Fallacy of Human Readability

Gerry Tyra - April 2015

Abstract:

People searching for greater productivity in software development, frequently people with little hands-on experience in the area they are controlling, push for improved human readability in the software and/or the messaging system. The argument presented here is that such an attempt is counter productive and, in some senses, delusional.

Introduction:

If you are a maintenance programmer trying to trace back into the code some obscure bug that managed to get through acceptance testing, you definitely want access to the source code with all of the comments. Similarly, if you are tracking message traffic through a system, for test or debug, being able to discern the message's content is useful. What is questioned here is the usefulness of having a messaging system working in a format that is “readable” (e.g., XML).

It isn't even One and Zeros:

The first fallacy is that a “human readable” message is actually human readable. The message going down a wire is a series of electrical differentials, usually encoded to improve reliability. Once received and at “rest”, the data is a different series of electrical potentials. These electrical states are interpreted in context as representing some binary value. These values are not just binary. Most flash memory devices store two or more bits per cell,

Once the binary value is available, a few people can understand the value in binary or hex format (a combination of practice and frequent use), but most people will need a further abstraction.

From Binary to Display:

For the moment, let us assume that we are looking at an XML message. We start with a string of bytes, which represent characters. The first question is if ASCII is been used for the representation, or some other standard? Once this is known, the data has to be marshaled and organized for display or printing. Then the data is translated to pixels. Only at this point is a person able to interpret the data.

Even if we step into the realm of science fiction, and a bit of science, direct interface to a brain requires several levels of interpretation and translation.

Who is Talking to Whom?:

By now, the reader has hopefully realized that direct human readability is an illusion. The rational question becomes how to most efficiently get data from the source to the “consumer”?

If we look at text on a web page, it is data prepared by a person, directly or indirectly, and is meant to be read by another person. Hence, the use of HTML or XML as a transport mechanism is reasonable. Similarly, the efforts to define a standard for digital text documents for long term archival storage has real merit.

On the other hand, the picture that pops up as part of the web page that you are looking at is not transported as an ASCII string. Rather is is sent as a HTML reference to a formatted picture file, which is stored and transferred as compressed binary.

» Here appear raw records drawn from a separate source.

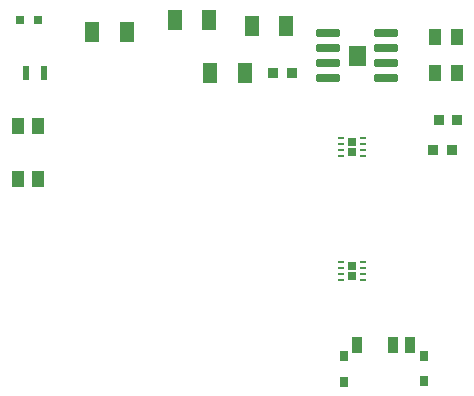
<source format=gbr>
%TF.GenerationSoftware,KiCad,Pcbnew,8.0.1*%
%TF.CreationDate,2024-03-24T23:20:46+02:00*%
%TF.ProjectId,MSHPRI017_Micro_Mouse_Subsystem,4d534850-5249-4303-9137-5f4d6963726f,rev?*%
%TF.SameCoordinates,Original*%
%TF.FileFunction,Paste,Top*%
%TF.FilePolarity,Positive*%
%FSLAX46Y46*%
G04 Gerber Fmt 4.6, Leading zero omitted, Abs format (unit mm)*
G04 Created by KiCad (PCBNEW 8.0.1) date 2024-03-24 23:20:46*
%MOMM*%
%LPD*%
G01*
G04 APERTURE LIST*
G04 Aperture macros list*
%AMRoundRect*
0 Rectangle with rounded corners*
0 $1 Rounding radius*
0 $2 $3 $4 $5 $6 $7 $8 $9 X,Y pos of 4 corners*
0 Add a 4 corners polygon primitive as box body*
4,1,4,$2,$3,$4,$5,$6,$7,$8,$9,$2,$3,0*
0 Add four circle primitives for the rounded corners*
1,1,$1+$1,$2,$3*
1,1,$1+$1,$4,$5*
1,1,$1+$1,$6,$7*
1,1,$1+$1,$8,$9*
0 Add four rect primitives between the rounded corners*
20,1,$1+$1,$2,$3,$4,$5,0*
20,1,$1+$1,$4,$5,$6,$7,0*
20,1,$1+$1,$6,$7,$8,$9,0*
20,1,$1+$1,$8,$9,$2,$3,0*%
G04 Aperture macros list end*
%ADD10C,0.010000*%
%ADD11R,1.100000X1.380000*%
%ADD12R,1.200000X1.820000*%
%ADD13R,0.900000X0.950000*%
%ADD14R,0.750000X0.650000*%
%ADD15RoundRect,0.062500X-0.187500X-0.062500X0.187500X-0.062500X0.187500X0.062500X-0.187500X0.062500X0*%
%ADD16R,0.900000X1.400000*%
%ADD17R,0.750000X0.850000*%
%ADD18R,1.000000X1.450000*%
%ADD19R,0.570000X1.200000*%
%ADD20RoundRect,0.042000X-0.943000X-0.258000X0.943000X-0.258000X0.943000X0.258000X-0.943000X0.258000X0*%
%ADD21R,0.800000X0.800000*%
G04 APERTURE END LIST*
D10*
%TO.C,U1*%
X131145000Y-55320000D02*
X129855000Y-55320000D01*
X129855000Y-53680000D01*
X131145000Y-53680000D01*
X131145000Y-55320000D01*
G36*
X131145000Y-55320000D02*
G01*
X129855000Y-55320000D01*
X129855000Y-53680000D01*
X131145000Y-53680000D01*
X131145000Y-55320000D01*
G37*
%TD*%
D11*
%TO.C,C9*%
X101774000Y-60500000D03*
X103500000Y-60500000D03*
%TD*%
D12*
%TO.C,C1*%
X115080000Y-51500000D03*
X118000000Y-51500000D03*
%TD*%
D13*
%TO.C,R3*%
X123400000Y-56000000D03*
X125000000Y-56000000D03*
%TD*%
D14*
%TO.C,MotorDriver1*%
X130050000Y-61850000D03*
X130050000Y-62650000D03*
D15*
X129100000Y-61500000D03*
X129100000Y-62000000D03*
X129100000Y-62500000D03*
X129100000Y-63000000D03*
X131000000Y-63000000D03*
X131000000Y-62500000D03*
X131000000Y-62000000D03*
X131000000Y-61500000D03*
%TD*%
D16*
%TO.C,SW1*%
X130500000Y-79000000D03*
X133500000Y-79000000D03*
X135000000Y-79000000D03*
D17*
X129375000Y-79967000D03*
X129375000Y-82117000D03*
X136125000Y-79967000D03*
X136125000Y-82092000D03*
%TD*%
D11*
%TO.C,C10*%
X101774000Y-65000000D03*
X103500000Y-65000000D03*
%TD*%
D18*
%TO.C,R1*%
X137100000Y-52950000D03*
X139000000Y-52950000D03*
%TD*%
D19*
%TO.C,D1*%
X104000000Y-56000000D03*
X102470000Y-56000000D03*
%TD*%
D12*
%TO.C,C2*%
X121580000Y-52000000D03*
X124500000Y-52000000D03*
%TD*%
%TO.C,C3*%
X118080000Y-56000000D03*
X121000000Y-56000000D03*
%TD*%
D14*
%TO.C,MotorDriver2*%
X130050000Y-72350000D03*
X130050000Y-73150000D03*
D15*
X129100000Y-72000000D03*
X129100000Y-72500000D03*
X129100000Y-73000000D03*
X129100000Y-73500000D03*
X131000000Y-73500000D03*
X131000000Y-73000000D03*
X131000000Y-72500000D03*
X131000000Y-72000000D03*
%TD*%
D20*
%TO.C,U1*%
X128025000Y-52595000D03*
X128025000Y-53865000D03*
X128025000Y-55135000D03*
X128025000Y-56405000D03*
X132975000Y-56405000D03*
X132975000Y-55135000D03*
X132975000Y-53865000D03*
X132975000Y-52595000D03*
%TD*%
D12*
%TO.C,C4*%
X108080000Y-52500000D03*
X111000000Y-52500000D03*
%TD*%
D21*
%TO.C,D2*%
X103500000Y-51500000D03*
X102000000Y-51500000D03*
%TD*%
D13*
%TO.C,R4*%
X136900000Y-62500000D03*
X138500000Y-62500000D03*
%TD*%
D18*
%TO.C,R2*%
X137100000Y-56000000D03*
X139000000Y-56000000D03*
%TD*%
D13*
%TO.C,R5*%
X137400000Y-60000000D03*
X139000000Y-60000000D03*
%TD*%
M02*

</source>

Now consider a radar or barometric altimeter in an aircraft, assuming that it is digital at all. It produces a binary number representing the aircraft's altitude in some units. To levy a requirement at this point to provide a XML representation is both unnecessary and counter productive. The translation from a simple binary value to a XML representation is extensive. A friend described it as two native English speakers on the phone talking in French and German so that a possible Russian listener would have an easier time of understanding them.

Once the data is available is a recognizable message format, the flight control processors want the value, human readability is irrelevant. Similarly, several other systems on the aircraft will need the numerical value. And, yes, one of those “systems” is the pilot. But, the point here is that the pilot is only one of many, and the only one that has a real use for human readability.

Testing:

As a simple example, consider the readily available tool “Wireshark” for analyzing Ethernet packets. In its default configuration, it will present the various headers, with the ability to parse and sort by various aspects contained in the header.

It will also display the content of the data packet in both hexadecimal and ASCII. If the data payload of the message were in XML, and assuming that ASCII was used for the original encoding, the ASCII field would be directly readable. But, without any formatting, extracting understandable data will still be tedious.

However, Wireshark allows for plug-ins, which can enhance the interpretation of data packets. So, it is reasonable to expect that for a given project, someone would create a plug-in to make a XML message, based on a known schema, more readable.

However, if a “human readable” format needs a plug-in, and a compacted format can auto generate a comparable plug-in to expand a natively encoded message (see the accompanying paper “To
C or Not to C? That is the Question”) , what is the advantage of the human readable version?

Efficiency:

As has been explained in “An Alternative Approach to Avionics: KISS”, to much greater detail, data transfer efficiency is of critical importance to the operation of an aircraft. And that data transfer has to occur in an organized manner, as the consumer of the data has to understand the encoding standards of the producer of the data.

An established set of standards and processes are important, for without them, there can be no communications. At the same time, those standards must allow for timely growth and change. Without a mechanism for growth, the users of the any standard will find or create other standards to meet their immediate operational needs.

Forcing data into a standard with little option for change or growth results in excessive complexity as a result of compromises in the design (Link-16/STANAG 5516, is a case in point).

Summary:

Effective communications requires standards that can be implemented and are conducive to change/extension. At the same time, such standards must embrace the reality of the environment that the standards will be used in.

As such, it is argued that the limited virtues of a human readable format have no value or virtue, and excessive costs.